(Jan. 15, 2021) Schools in Worcester County have begun preparations to return to in-person instruction next week after conducting virtual classroom learning during the first two weeks following the winter break.

The classroom closure followed the Worcester County Health Department’s strong recommendation that schools wait to bring students and staff back immediately after the holidays.

Small groups of Worcester County public school students are expected to start in-person instruction on Jan. 19, Superintendent of Schools Lou Taylor said last Friday.


Superintendent of Schools Lou Taylor observes Snow Hill High School teacher Keith Donoway’s virtual math lesson on Monday when all Worcester County Public Schools faculty and staff returned to campuses. Donoway teaches geometry, calculus and AP calculus for grades ninth through 12th.

As of last Friday, Worcester’s covid-19 positivity rate for testing — the percentage of people testing positive out of all the tests administered — was 13.06. That’s still higher than the state’s rate of 9.16 percent.

The Maryland Department of Health on Monday reported 447 new cases in the county just since Jan. 1.

In his announcement, Taylor reminded families that all faculty and staff at the local public schools received a customized covid-19 training in December.

The county school system also put into place additional supports and precautions last week to bolster comprehensive safety protocols and procedures.

“We have also had lengthy discussions with our local health officials, and with their full support, I am able to announce that our faculty and staff will return to our schools this Monday, Jan. 11, and we will welcome our first small group of students back to our classrooms the following Tuesday, January 19,” Taylor wrote.

“Schools have already made contact with the families of those students in that first wave. I also want you to understand that this timeline relies heavily on no unforeseen circumstances occurring and no major changes in our local covid-19 metrics.”

Approximately 32 percent of students are expected to return to in-person learning on Jan. 19, said Carrie Sterrs, coordinator of public relations and special programs for the county school system.

The superintendent also encouraged families to take responsibility for the health and safety of themselves and others as the schools begin Stage Two of the “Responsible Return” plan.

“Please complete our screening tool honestly each day,” he wrote. “Make sure your child is properly masked; remind them of the importance of keeping a physical distance of 6 feet or more from others; and please keep your child home when sick. I cannot stress to you how important your help is to making sure your child, our teachers, and staff can remain healthy and safe.”

Sterrs added that the screening protocols were developed in consultation with the health department.
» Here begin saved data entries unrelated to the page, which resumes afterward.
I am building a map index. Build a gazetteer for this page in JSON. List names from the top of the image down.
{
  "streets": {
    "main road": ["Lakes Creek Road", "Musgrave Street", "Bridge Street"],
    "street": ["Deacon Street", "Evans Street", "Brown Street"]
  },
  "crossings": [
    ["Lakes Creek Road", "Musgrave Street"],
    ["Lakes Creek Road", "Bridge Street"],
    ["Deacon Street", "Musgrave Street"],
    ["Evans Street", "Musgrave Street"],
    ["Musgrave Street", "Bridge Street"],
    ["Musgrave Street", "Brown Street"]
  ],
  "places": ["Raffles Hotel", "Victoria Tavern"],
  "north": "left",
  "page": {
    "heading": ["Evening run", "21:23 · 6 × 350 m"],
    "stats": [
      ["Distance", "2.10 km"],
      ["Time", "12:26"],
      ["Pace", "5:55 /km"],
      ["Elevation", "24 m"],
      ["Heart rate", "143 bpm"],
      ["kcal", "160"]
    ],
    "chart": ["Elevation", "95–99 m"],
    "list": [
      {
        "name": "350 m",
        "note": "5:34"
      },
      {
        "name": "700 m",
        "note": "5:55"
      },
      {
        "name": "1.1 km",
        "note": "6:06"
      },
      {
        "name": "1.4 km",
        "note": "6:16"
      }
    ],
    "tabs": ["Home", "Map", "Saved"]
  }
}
The staff at Most Blessed Sacrament School on Racetrack Road in Berlin also urges families to be transparent and take responsibility for keeping students in the classrooms. According to a newsletter last Thursday, parents are required to monitor students and other family members for any covid-19 symptoms each morning.
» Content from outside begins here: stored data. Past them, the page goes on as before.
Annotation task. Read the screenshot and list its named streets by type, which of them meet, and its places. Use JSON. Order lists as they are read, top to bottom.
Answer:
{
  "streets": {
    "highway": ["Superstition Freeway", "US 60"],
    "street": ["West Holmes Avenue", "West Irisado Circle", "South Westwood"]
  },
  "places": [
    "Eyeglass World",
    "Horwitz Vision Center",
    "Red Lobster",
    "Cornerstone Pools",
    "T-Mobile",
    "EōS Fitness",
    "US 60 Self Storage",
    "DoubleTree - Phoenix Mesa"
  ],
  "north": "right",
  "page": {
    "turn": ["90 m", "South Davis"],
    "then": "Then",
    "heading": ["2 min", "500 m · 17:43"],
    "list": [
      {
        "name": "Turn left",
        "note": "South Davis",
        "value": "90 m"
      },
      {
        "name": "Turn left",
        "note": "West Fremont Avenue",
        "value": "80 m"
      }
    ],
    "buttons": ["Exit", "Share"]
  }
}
“If any student, or sibling, or family member is exhibiting any symptoms of covid-19, they should be kept home from school until you are able to speak with the nurse or your physician to determine if follow up and/or testing is required. Do not send any child to MBS if anyone in their family is being tested for covid-19,” wrote Nurse Maureen Mumford.

Families are to update Mumford at attendance@MBSCS.org.

Students and their families are reminded to complete daily health checks and temperature screenings, continue to enforce good hygiene, sanitize regularly, wear masks and social distance when outside of the house.

Most students returned to campus on Monday, but a few are still learning virtually.

As for Worcester Preparatory School on South Main Street in Berlin, students were invited to return to in-person instruction on Monday, but some requested to remain in virtual learning, said Dr. John McDonald, head of school.

“All safety protocols implemented in September remain in place,” McDonald said. “We also continue to communicate with our families regarding CDC and Worcester County Health Department guidelines.”

Faculty and staff conduct temperature screenings daily when students arrive to campus.

“Families are reminded that they should be checking their children before leaving for school, but we do not require documentation,” he said.

Wicomico County Public Schools continued with virtual learning on Jan. 4. Superintendent of Schools Donna Hanlin announced on Jan. 5, that the Return to School Action Plan would aim to start hybrid learning the week of Feb. 2 for all grades with all school staff returning to campuses as of Jan. 25. Next week, Hanlin will provide updates on the county’s health metrics regarding a safe return to in-person instruction in February.

Somerset County Public Schools announced on Tuesday that in-person learning is now expected to start Jan. 25 because of covid-19 health metrics. A press release stated, “As of today, Somerset County’s 7-day positivity rate is 9.76 [percent] and case rate per 100,000 is 66.92. Both metrics remain above the state recommended benchmarks for safe in-person learning, making the previously revised reopening target of January 19th unattainable.”